§ **Data provided**:
========================================
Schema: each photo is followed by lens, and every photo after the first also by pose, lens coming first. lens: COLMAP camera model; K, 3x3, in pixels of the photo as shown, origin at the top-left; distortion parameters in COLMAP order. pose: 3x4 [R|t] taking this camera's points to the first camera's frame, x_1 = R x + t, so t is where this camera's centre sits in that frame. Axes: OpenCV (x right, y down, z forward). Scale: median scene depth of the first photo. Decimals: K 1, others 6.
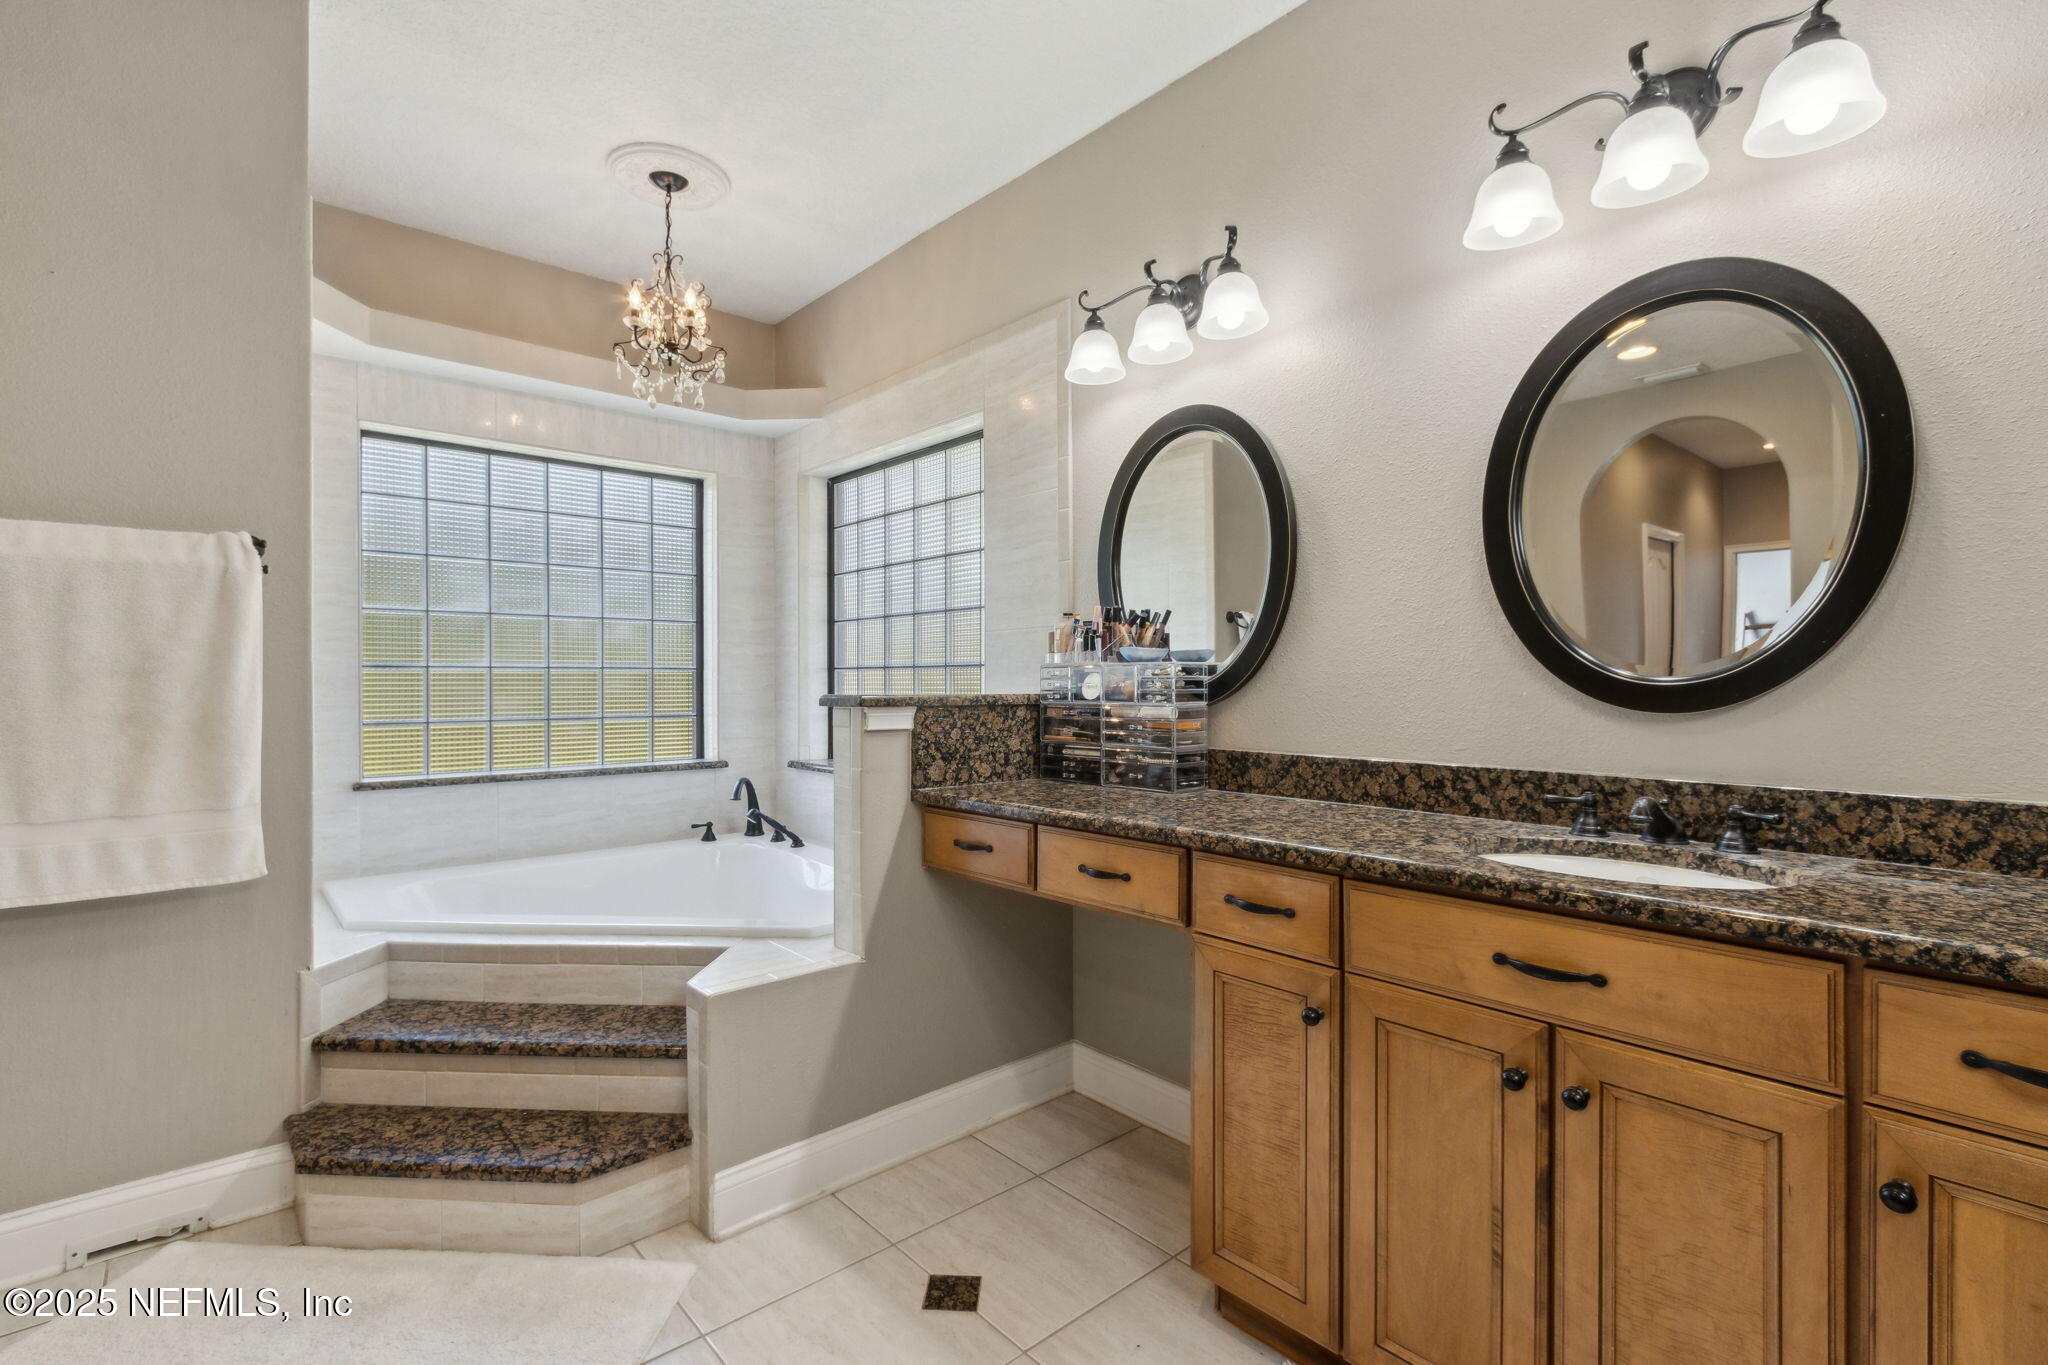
lens RADIAL K [[951.4, 0, 1031.4], [0, 951.4, 691.6], [0, 0, 1]] dist [0.014262, -0.000160]
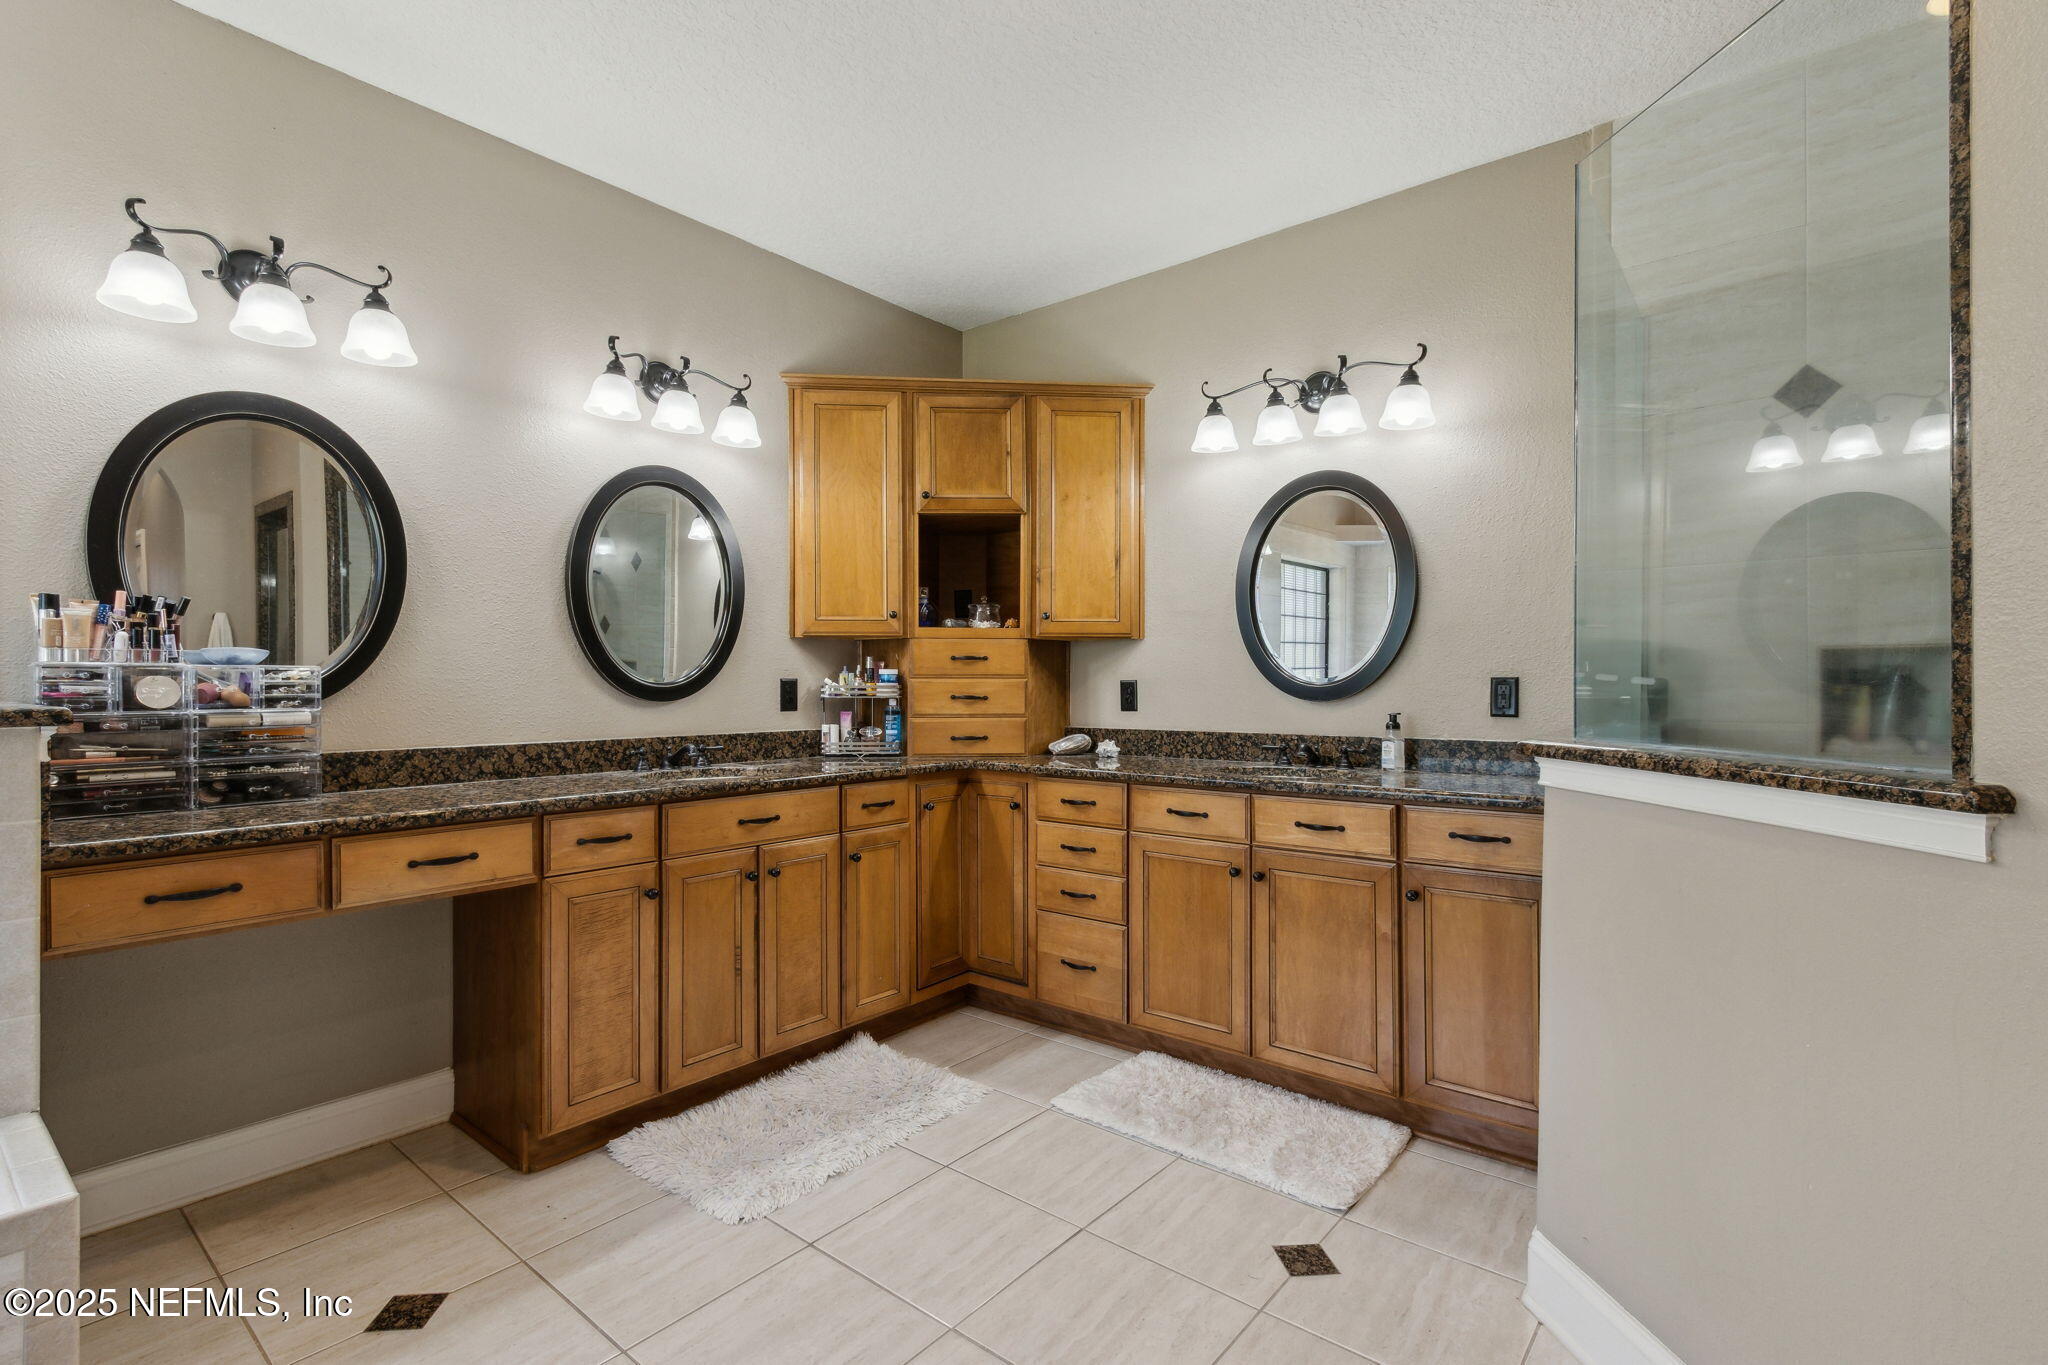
lens RADIAL K [[951.4, 0, 1026.2], [0, 951.4, 681.5], [0, 0, 1]] dist [0.014262, -0.000160]
pose [[-0.174605, 0.001990, 0.984637, -1.155098], [0.010394, 0.999946, -0.000177, -0.008997], [-0.984584, 0.010203, -0.174616, 0.540213]]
========================================
§ **Action item**: Present the data above as a JSON list of strings with one entry per line, skipping blank lines and leaving out the pictures.

§ **Response to this task**:
[
  "Schema: each photo is followed by lens, and every photo after the first also by pose, lens coming first. lens: COLMAP camera model; K, 3x3, in pixels of the photo as shown, origin at the top-left; distortion parameters in COLMAP order. pose: 3x4 [R|t] taking this camera's points to the first camera's frame, x_1 = R x + t, so t is where this camera's centre sits in that frame. Axes: OpenCV (x right, y down, z forward). Scale: median scene depth of the first photo. Decimals: K 1, others 6.",
  "lens RADIAL K [[951.4, 0, 1031.4], [0, 951.4, 691.6], [0, 0, 1]] dist [0.014262, -0.000160]",
  "lens RADIAL K [[951.4, 0, 1026.2], [0, 951.4, 681.5], [0, 0, 1]] dist [0.014262, -0.000160]",
  "pose [[-0.174605, 0.001990, 0.984637, -1.155098], [0.010394, 0.999946, -0.000177, -0.008997], [-0.984584, 0.010203, -0.174616, 0.540213]]"
]